After that, Scott wanted to arm wrestle me. For some reason, he always saw me as his rival. When it was go time, Scott and I were stuck in a stalemate. No one seemed to have the upper-hand. Suddenly, something in Scott’s elbow made a loud pop. I looked at him quickly.
“You alright?” I asked.
He looked at me for a split-second, then went back to concentrating on the match without saying anything. I guess he was using all his might. Eventually, Scott’s arm went down, and he wasn’t happy.
“How did you beat me???” You’re like this big!” he said as he made a small measurement with his index finger and thumb.
Pokie started getting cocky.
“Y’all wanna team up?” he asked as he put his arm back on the table.
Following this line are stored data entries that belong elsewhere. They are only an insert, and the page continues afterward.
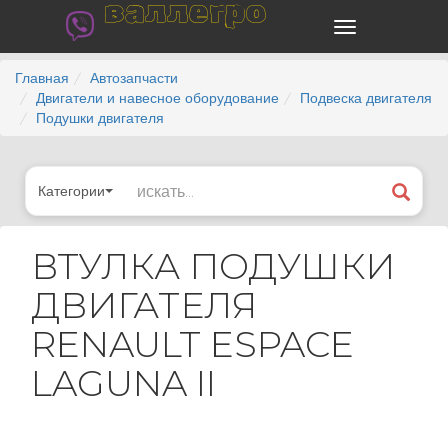
валлегро
Главная
Автозапчасти
Двигатели и навесное оборудование
Подвеска двигателя
Подушки двигателя
Категории
ВТУЛКА ПОДУШКИ
ДВИГАТЕЛЯ
RENAULT ESPACE
LAGUNA II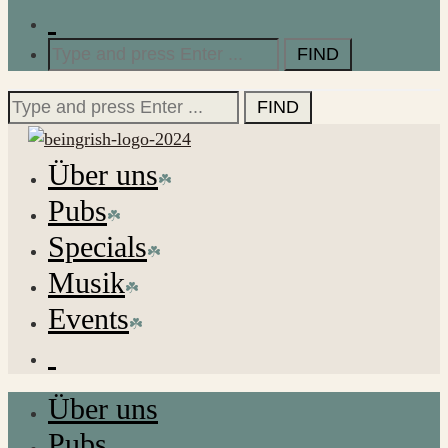
Search
for:
Search
for:
Über uns
Pubs
Specials
Musik
Events
Über uns
Pubs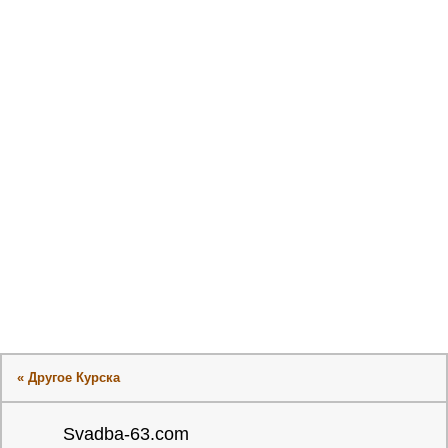
« Другое Курска
Svadba-63.com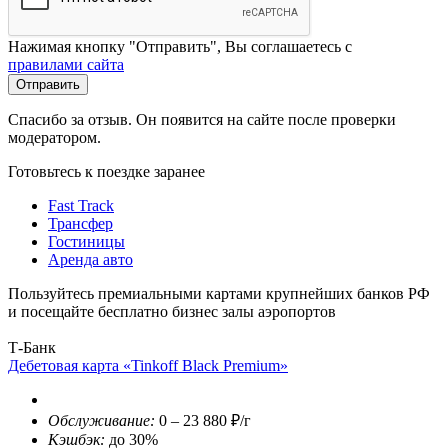
Нажимая кнопку "Отправить", Вы соглашаетесь с
правилами сайта
Отправить
Спасибо за отзыв. Он появится на сайте после проверки
модератором.
Готовьтесь к поездке заранее
Fast Track
Трансфер
Гостиницы
Аренда авто
Пользуйтесь премиальными картами крупнейших банков РФ
и посещайте бесплатно бизнес залы аэропортов
Т-Банк
Дебетовая карта «Tinkoff Black Premium»
Обслуживание:
0 – 23 880 ₽/г
Кэшбэк:
до 30%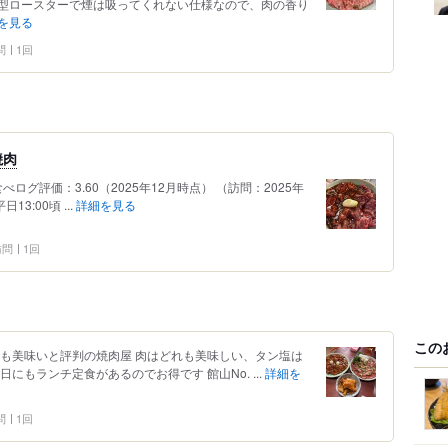
型ロースターで煙は吸ってくれない仕様なので、肉の香り
を見る
問
1回
焼肉
ログ評価：3.60（2025年12月時点） （訪問：2025年
3:00頃 ...
詳細を見る
 訪問
1回
この
民も美味いと評判の焼肉屋 肉はどれも美味しい、タン塩は
にもランチ定食があるのでお得です 館山No. ...
詳細を
問
1回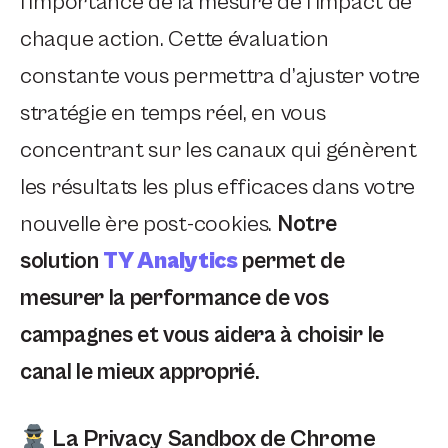
l’importance de la mesure de l’impact de
chaque action. Cette évaluation
constante vous permettra d’ajuster votre
stratégie en temps réel, en vous
concentrant sur les canaux qui génèrent
les résultats les plus efficaces dans votre
nouvelle ère post-cookies.
Notre
solution
TY Analytics
permet de
mesurer la performance de vos
campagnes et vous aidera à choisir le
canal le mieux approprié.
La Privacy Sandbox de Chrome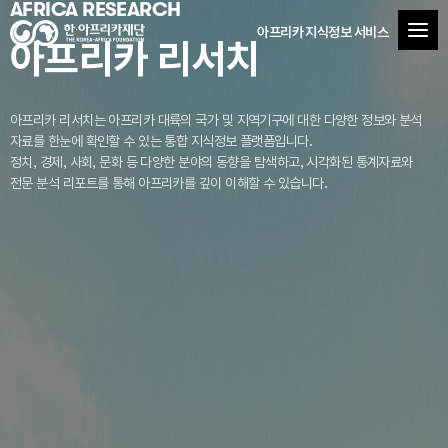
AFRICA RESEARCH
아프리카 지식정보 서비스
아프리카 리서치
아프리카 리서치는 아프리카 대륙의 국가 및 지역기구에 대한 다양한 정보와 분석
자료를
한눈에 확인할 수 있는 통합 지식정보 플랫폼입니다.
정치, 경제, 사회, 문화 등 다양한 분야의 동향을 탐색하고, 시각화된 통계자료와
전문 분석 리포트를 통해 아프리카를 깊이 이해할 수 있습니다.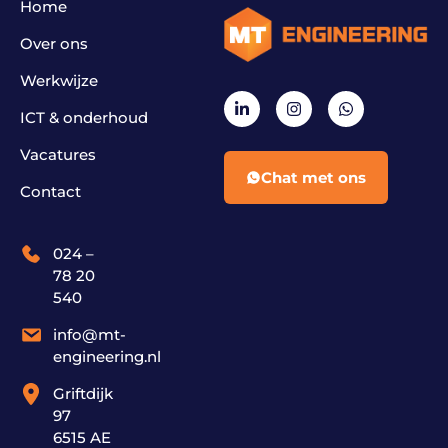
Home
Over ons
Werkwijze
ICT & onderhoud
Vacatures
Chat met ons
Contact
024 –
78 20
540
info@mt-
engineering.nl
Griftdijk
97
6515 AE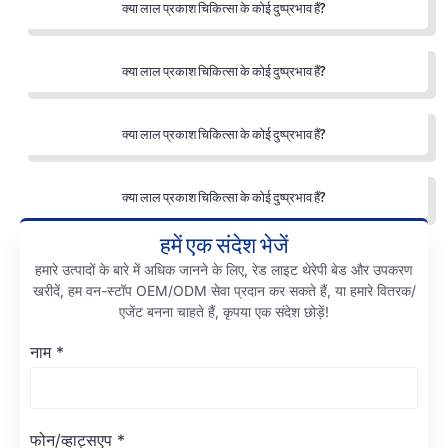
क्या लाल प्रकाश चिकित्सा के कोई दुष्प्रभाव हैं?
क्या लाल प्रकाश चिकित्सा के कोई दुष्प्रभाव हैं?
क्या लाल प्रकाश चिकित्सा के कोई दुष्प्रभाव हैं?
क्या लाल प्रकाश चिकित्सा के कोई दुष्प्रभाव हैं?
हमें एक संदेश भेजें
हमारे उत्पादों के बारे में अधिक जानने के लिए, रेड लाइट थेरेपी बेड और उपकरण
खरीदें, हम वन-स्टॉप OEM/ODM सेवा प्रदान कर सकते हैं, या हमारे वितरक/
एजेंट बनना चाहते हैं, कृपया एक संदेश छोड़ें!
नाम
*
फोन/व्हाट्सएप
*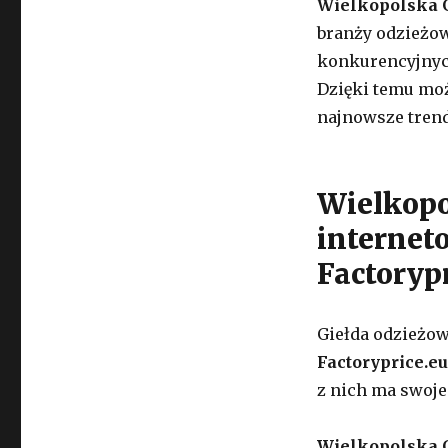
Wielkopolska 
branży odzieżo
konkurencyjnych
Dzięki temu moż
najnowsze trend
Wielkopo
internet
Factoryp
Giełda odzieżow
Factoryprice.eu
z nich ma swoje 
Wielkopolska 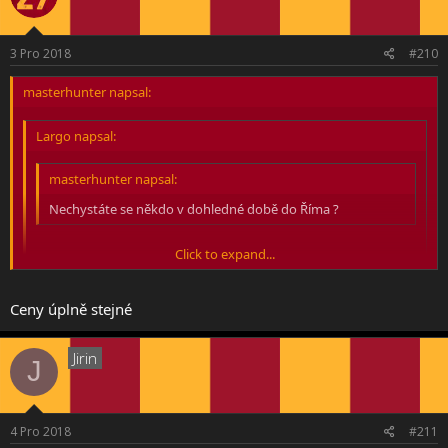
3 Pro 2018
#210
masterhunter napsal:
Largo napsal:
masterhunter napsal:
Nechystáte se někdo v dohledné době do Říma ?
Click to expand...
Já jo. 3. 2. na AS-AC.
Click to expand...
Ceny úplně stejné
Vzal by si mi neco z fan shopu ? :-D jestli to tam je náhodou levnější
než z netu
Click to expand...
Jirin
J
4 Pro 2018
#211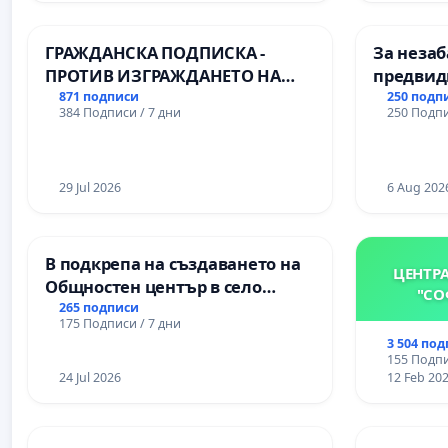
Професионалната гимназия по
икономика и мениджмънт – гр.
ГРАЖДАНСКА ПОДПИСКА -
За незаб
Пазарджик
ПРОТИВ ИЗГРАЖДАНЕТО НА
предвид
ВЪЖЕНА ЛИНИЯ (ЛИФТ) НА
учебния 
871 подписи
250 подп
384 Подписи / 7 дни
250 Подпи
ТЕРИТОРИЯТА НА ПРИРОДНА
на право
ЗАБЕЛЕЖИТЕЛНОСТ „ХЪЛМ НА
и качест
ОСВОБОДИТЕЛИТЕ“
ученицит
(БУНАРДЖИК)
29 Jul 2026
Александ
6 Aug 202
гимнази
В подкрепа на създаването на
ЦЕНТР
Общностен център в село
"СО
Църква
265 подписи
175 Подписи / 7 дни
3 504 по
155 Подпи
24 Jul 2026
12 Feb 20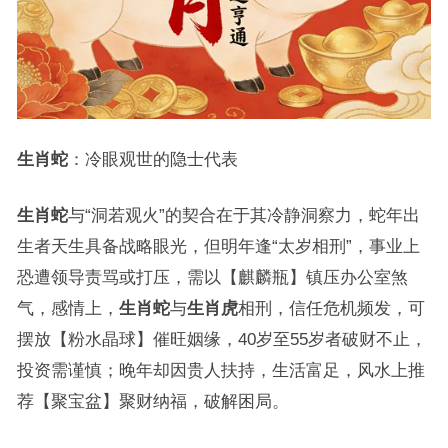
生肖蛇
：冷眼观世的隐士代表
生肖蛇
与“洞若观火”的契合在于其冷静洞察力，蛇年出
生者天生具备战略眼光，但明年逢“太岁相刑”，事业上
恐遭领导责骂或打压，需以【麒麟瓶】镇压办公室煞
气，感情上，
生肖蛇
与
生肖虎
相刑，信任危机频发，可
摆放【粉水晶球】催旺姻缘，40岁至55岁者破财不止，
投资需谨慎；晚年却因贵人扶持，生活富足，风水上推
荐【聚宝盆】聚财纳福，破解困局。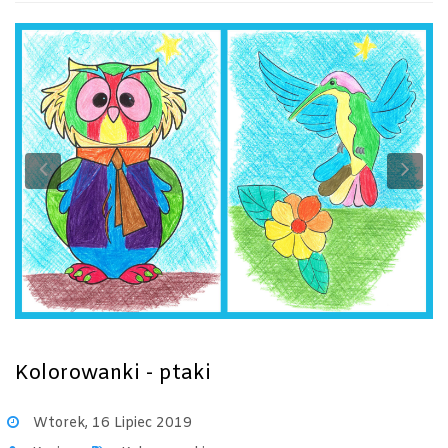
Previous
Ne
Kolorowanki - ptaki
Wtorek, 16 Lipiec 2019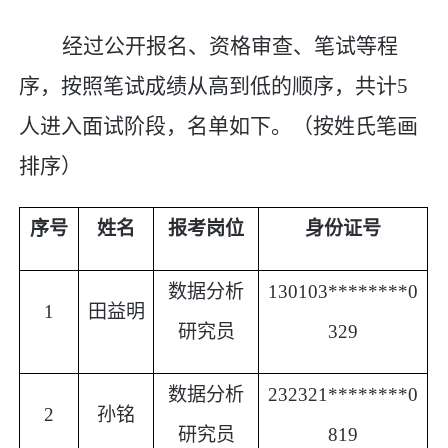
经过公开报名、资格审查、笔试等程
序，按照笔试成绩从高到低的顺序，共计
5
人进入面试阶段，名单如下。（按姓氏笔画
排序）
序号
姓名
报考岗位
身份证号
数据分析
130103********0
1
田益明
研究员
329
数据分析
232321********0
2
孙铭
研究员
819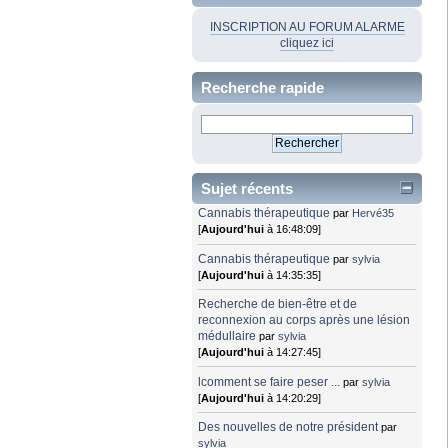
INSCRIPTION AU FORUM ALARME
cliquez ici
Recherche rapide
Sujet récents
Cannabis thérapeutique
par
Hervé35
[
Aujourd'hui
à 16:48:09]
Cannabis thérapeutique
par
sylvia
[
Aujourd'hui
à 14:35:35]
Recherche de bien-être et de
reconnexion au corps après une lésion
médullaire
par
sylvia
[
Aujourd'hui
à 14:27:45]
lcomment se faire peser ...
par
sylvia
[
Aujourd'hui
à 14:20:29]
Des nouvelles de notre président
par
sylvia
“That’s it! I’m taking you by myself!” I said.
This time I used two hands. There are advantages and disadvantages to using two hands. I felt like I had less leverage, but I had more raw strength. We were going back and forth. It was like we were arm wrestling for our lives. Nobody was going to be the clear winner. We were just going to be stuck like this, but something deep from within me awakened. Suddenly I almost involuntarily let out a roar, and something else took over me.
“ARRRGGGHHH!!!”
Pokie’s hand went down instantly after that. What was that burst of strength and where did it come from?
“That boy usin’ the Force. ‘Return of Andrew,’” Pokie said.
As funny as it was that he said that, I could only speculate why. I guess they thought someone as small as me shouldn’t be that strong, and there was something else behind it besides physical strength
“We’ll meet again,” Pokie said as he pointed at me.
It doesn’t take long for rumors to fly in Ryan’s. Before the day even ended, two people came up to me saying that both Scott and Pokie said I didn’t beat them. It’s true I didn’t beat Pokie with a single hand, but I definitely beat him double handed.
Ryan’s wasn’t just a workplace. It was like a proving ground handpicked for me to make my life Hell. What was I becoming? What would be the end result of all this? How much of this could I take? All of those questions would eventually be answered.